The pandemic was going to turn our values ​​upside down. Make memory. There were many stories that gained great prominence and were used to explain underlying social changes. One was the rediscovery of the virtues of life in small cities and towns far from large metropolitan environments. Dozens of reports were published announcing an urban exodus that would be unstoppable and had already begun. At last, we were told, we were rediscovering life on a human scale. The vital bet would be to take root in less stressful, less polluted, cheaper places, with less rush and in which each individual is someone and taken into account.

Tick-tock, tick-tock. Time passed and the media took it upon themselves to end the episode of rural fever that had not even existed. Things were back where they were before. We learned of some testimonies that ended their adventure to return to where they always were. We had told each other a nice story. A blah, blah, blah as moving as it is quantitatively insignificant.

All this comes on account of the positions for resident internal medicine doctors (MIR) that the Ministry of Health has awarded this week. Pending the playoffs, almost a quarter of the places in the family medicine specialty have not been filled. The wasteland of applicants leaves, for the moment, a total of 459 places unfilled, 98 in Catalonia (all of them outside Barcelona).

Forgive medical professionals for the audacity. But without trying to judge anyone, it says something about our society and the priorities of our students that the places that fill up every year in a millisecond are those in dermatology and plastic surgery and that, on the other hand, the main link in a society If you want to be healthy, family medicine is left to dress saints. Being a family doctor is not cool. Not enough. Nor is there a pilgrimage to primary care centers in areas far from cities. Houston, we have a problem!

Those who have been thoroughly studying this wasteland of vocations attribute it to multisectoral factors. And they agree that one of the problems is the profile of the medical student who accesses universities only through an extremely Darwinian process of excellent grades. Medical schools capture the academic record elite.

But they eliminate less competitive profiles from the equation, who would be equally great medical professionals due to their human capacity and vocation. Young people less seduced by technology, scientific innovation or highly complex medicine, but who would be closer to the ancestral foundations of the profession, resulting in characters more conducive to the practice of the specialty of family medicine.

We are not facing a Catalan or Spanish problem. Similar problems aggravated by the sociodemographic crisis also occur in our surrounding countries. The general practitioner, and especially one who practices in rural territories, is not glamorous. In our case, the unstoppable bureaucratization of primary care will have a lot to do with the fall of its prestige, which has turned its doctors into diligent administrative workers with a limited margin for self-organization and innovation. Who wants to become a bureaucrat having studied medicine? Well, less than we need and will need.

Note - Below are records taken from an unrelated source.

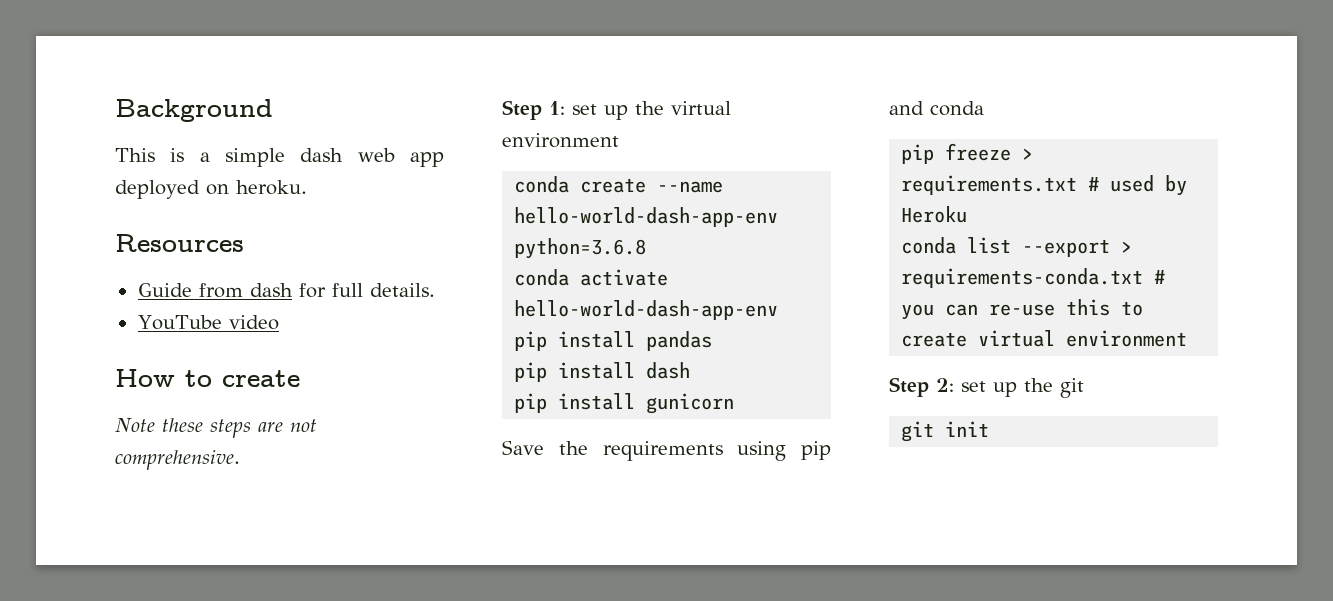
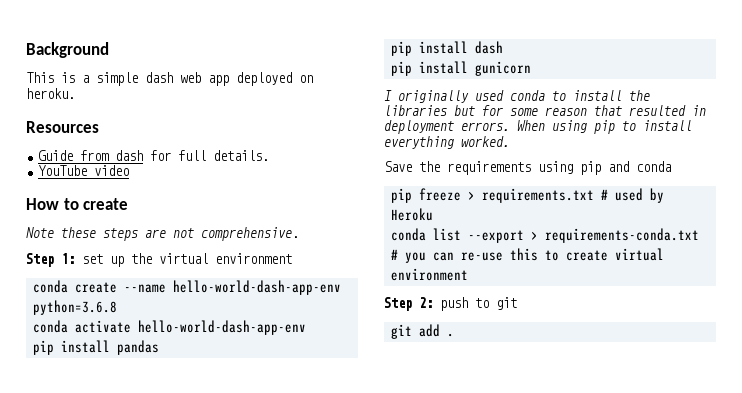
(735, 403) none -> [384,90,650,103] [384,105,706,116] [384,120,692,134] [384,136,510,149] // I originally used conda to install the libraries but for some reason that resulted in deployment errors. When using pip to install everything worked.
[961,378,1053,397] set up the -> [440,297,489,311] push to
[945,421,990,437] init -> [418,324,454,337] add .

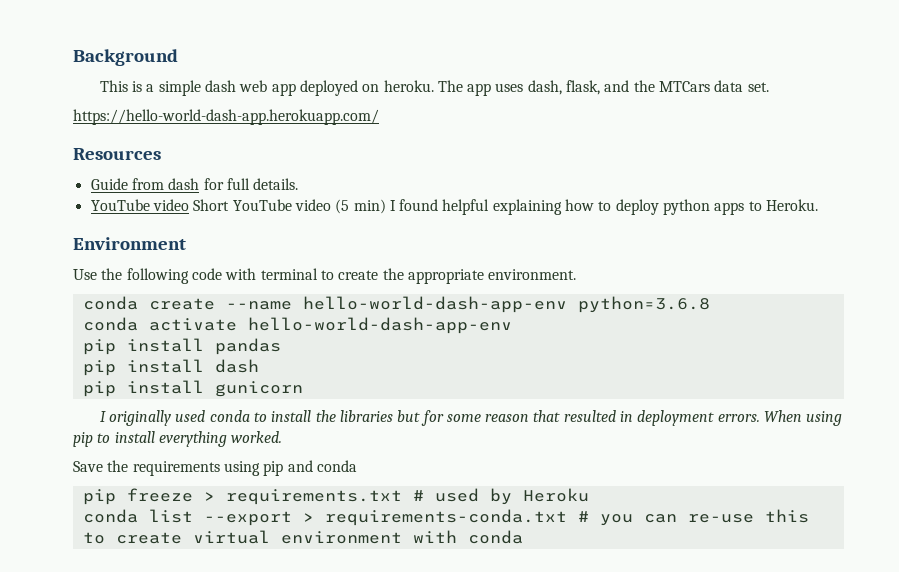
(75, 93) none -> [437,80,769,96] [73,109,379,125] The app uses dash, flask, and the MTCars data set. // https://hello-world-dash-app.herokuapp.com/
[26,198,129,210] [26,227,299,241] [26,253,292,267] // How to create // Note these steps are not comprehensive. // Step 1: set up the virtual environment -> [193,199,819,215] [73,237,186,250] [73,268,577,284] Short YouTube video (5 min) I found helpful explaining how to deploy python apps to Heroku. // Environment // Use the following code with terminal to create the appropriate environment.
[384,297,517,311] [390,324,454,339] // Step 2: push to git // git add . -> [412,530,523,544] with conda

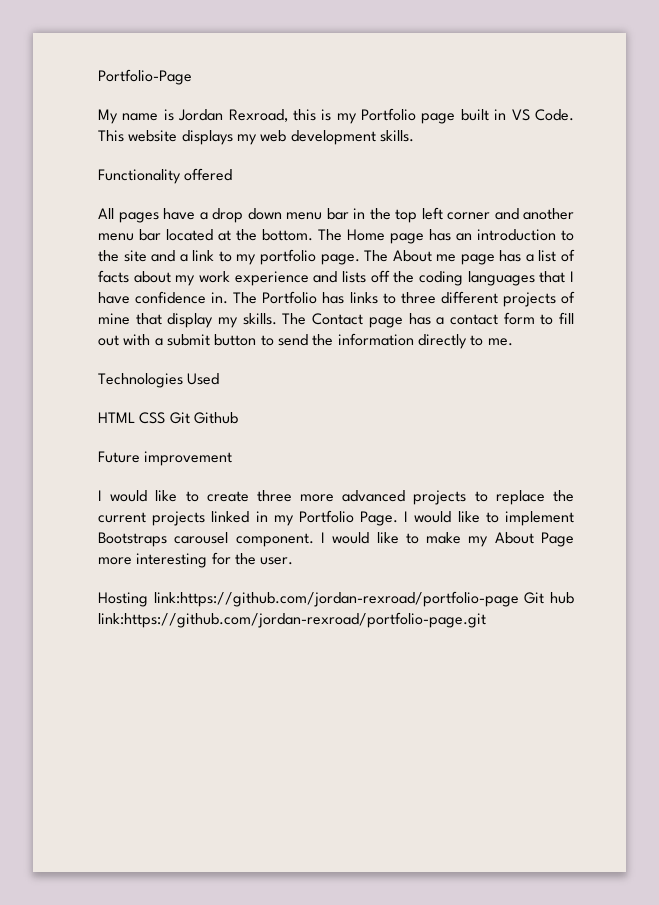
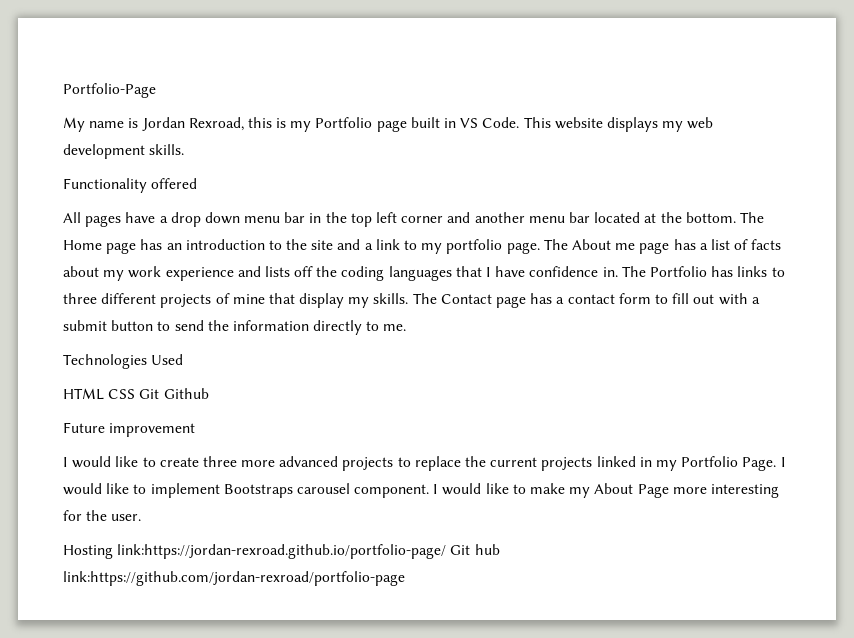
[153,591,519,607] link:https://github.com/jordan-rexroad/portfolio-page -> [117,544,447,559] link:https://jordan-rexroad.github.io/portfolio-page/
[98,612,486,628] link:https://github.com/jordan-rexroad/portfolio-page.git -> [63,571,405,586] link:https://github.com/jordan-rexroad/portfolio-page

But beyond the issues that concern the medical profession and its way of organizing, there is an underlying problem that is also related to the values ​​that accompany us as a society. It goes beyond doctors and is general in other professions. It has to do with the willingness to take root in places where the professional career is more limited by the present standards of what we understand by success. Places where, in the case of the doctor, it is essential, more than for anything else, for the accompaniment of people in their different life cycles and for their long-term commitment to a specific and well-known community.

Governments and professionals will have to work hard to remedy what has been fixed, through incentives and how many decisions they consider can help alleviate this drought of vocations that has been going on for years. Knowing, however, that there are elements that respond only to the sign of the times and our collective way of living. The one that the pandemic was going to change. Do you remember?